Warning This document has not been updated for a while now. It may be out of date.

Last updated: 2 Nov 2023

search-api-v2: ADR 004: Which documents to index

2023-11-02

Context

Not every document that is on the Publishing API should be searchable. At the moment, documents are excluded from search for reasons such as:

They are not in English (the existing search cannot cope well with other languages, and we want to replicate the existing behaviour for now until we are ready to iterate)
They are not "individually identifiable", i.e. they are nested subdocuments of a parent document and don't have their own URL
Their types are explicitly blocklisted from being indexed because having these kinds of documents show up in search wouldn't be helpful (e.g. redirects), or their contents are indexed as part of a related primary document (e.g. html_publication)

Considered options

We have considered replicating the existing logic as closely as possible, but this is complicated by the fact that content currently finds its way into search through two separate pathways (Publishing API message queue and legacy Whitehall push-based API), with the deciding logic residing across several applications.

We have considered adding a dependency on the existing search-api, either in terms of logic or data ("does this document exist in Elasticsearch?"), but this would add undesirable coupling to the old API.

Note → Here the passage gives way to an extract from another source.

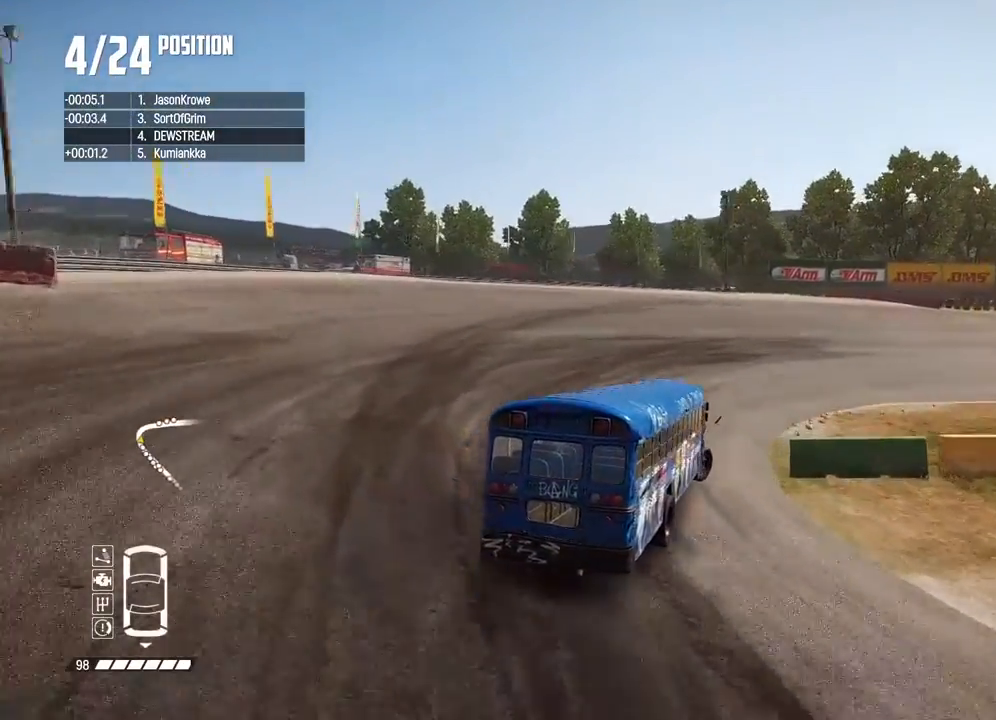
{"dt_ms": 500, "buttons": ["R2"], "left_stick": "right", "right_stick": "center", "button_events": []}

Instead, a thorough analysis of existing data and document types across the GOV.UK estate has led us to simplify the approach to that outlined in "Decision".

Decision

Content coming through from Publishing API will be indexed if and only if:

it has a locale of en, and
it is addressable (has a base_path or details.url), and
its document type does not start with "placeholder", and
either of the following apply:
- its document type is not on an explicit blocklist (based on existing search behaviour), or
- its base_path is on an explicit allowlist (based on existing configuration in search-api)

Status

Accepted.